Ginsberg’s most famous poem, “Howl,” is a prime example of a poem written in strophes. “A Supermarket in California” also utilizes the device. A strophe is a grouping of words, or lines, written in free verse that, while not stanzas, effectively act as stanzas by grouping together thoughts and phrases that otherwise form distinct non-isomorphic units. Use of the strophe can be traced back to ancient times, often appearing in Greek tragedy at the beginning of an ode and typically followed by an antistrophe (which answers the strophe) and epode (which follows the antistrophe and completes the section). Additionally, the King James Version of the Bible is one classic example of a text written in strophes as are many political speeches.

While the strophe as a device finds its origins in traditional literature, many contemporary poets use the form more loosely than, say, an ode appearing at the beginning of a Greek tragedy. Strophe, in a more contemporary sense, can simply refer to the turns within a poem written in prose as opposed to verse, where the term “stanza” would more aptly apply.

Ode

An ode is a form of poetry wherein the poem has a distinctly stated addressee. In the case of “A Supermarket in California,” Whitman is that addressee. Odes are commonly used to celebrate another person, and can vary greatly in form though are typically considered to be a type of lyric poetry, often short in length.

Structurally, odes contain three key elements: the strophe, the antistrophe, and the epode. In “A Supermarket in California,” all three of these elements can be found. Ginsberg’s poem is divided into three distinct sections. The opening, composed of standard strophes, the middle of the poem, also written in strophes that serve to complicate the ideas presented in the opening lines, and the ending of the poem, which deviates from the tone and pacing of the earlier strophes and summarizes the primary conceit of the poem.

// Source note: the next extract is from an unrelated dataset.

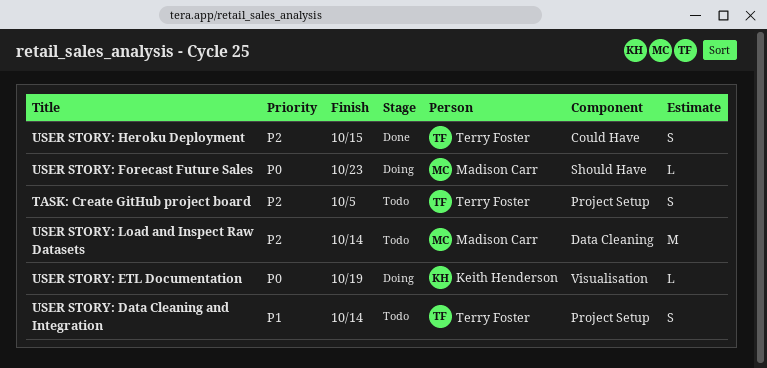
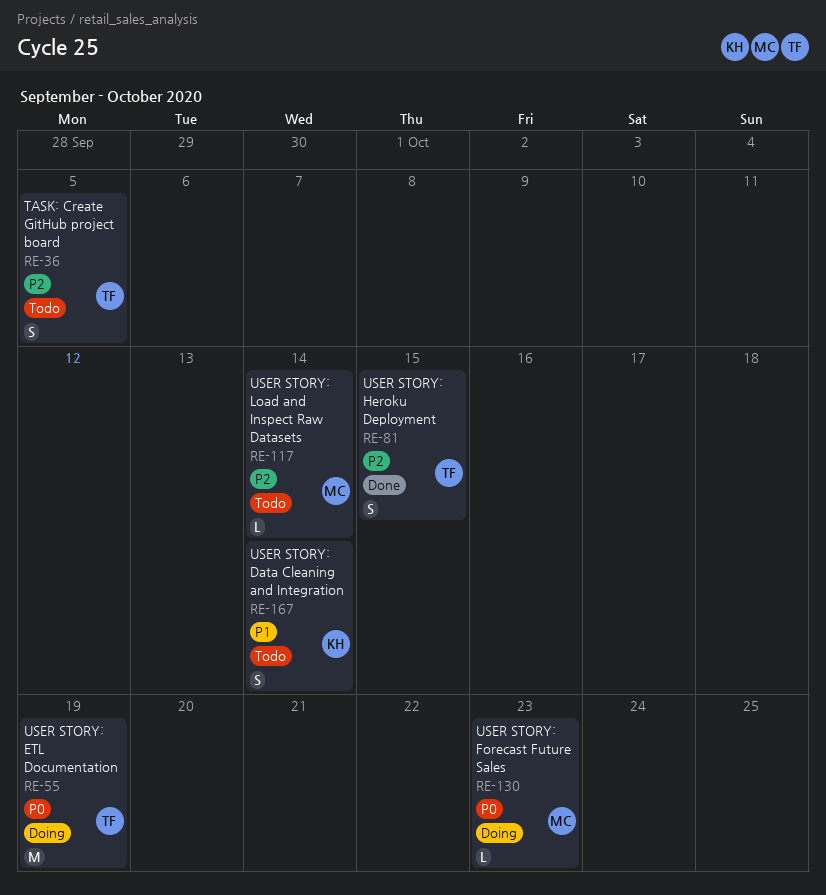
USER STORY: Data Cleaning and Integration, owner: Terry Foster -> Keith Henderson
USER STORY: ETL Documentation, owner: Keith Henderson -> Terry Foster
USER STORY: ETL Documentation, estimate: L -> M
USER STORY: Load and Inspect Raw Datasets, estimate: M -> L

Odes, while a traditional form of poetry, can range from traditional and old-fashioned sounding poems to more contemporary poems, such Ginsberg’s. Ode might be used also as an umbrella term applied to any poem addressed to a specific person, place, or thing.

Apostrophe

The narrator of “A Supermarket in California” directly addresses Walt Whitman, seeks counsel from Whitman, and later sees Whitman in the supermarket. This type of direct address is known as an apostrophe—it’s different than the punctuation mark of the same name. This literary device appears throughout the poem; it’s use highlights Ginsberg’s loneliness by showing him not only speaking to long-gone poets like Whitman and Garcia Lorca, but by personifying loneliness through these poets. Garcia Lorca struggled with his sexual orientation, much in the same way that Ginsberg did before seeing a therapist and subsequently embracing his orientation. Like Whitman and Ginsberg, Lorca’s work was often banned for homoerotic undertones. The loneliness Ginsberg invokes is a personified feeling of isolation, a lifestyle and poetics that often fit only on the fringes of the societies in which these poets wrote. The use of apostrophe also provides Ginsberg with comrades-in-arms, for all these poets would take offense to the hyper-capitalist symbolism in a neon supermarket.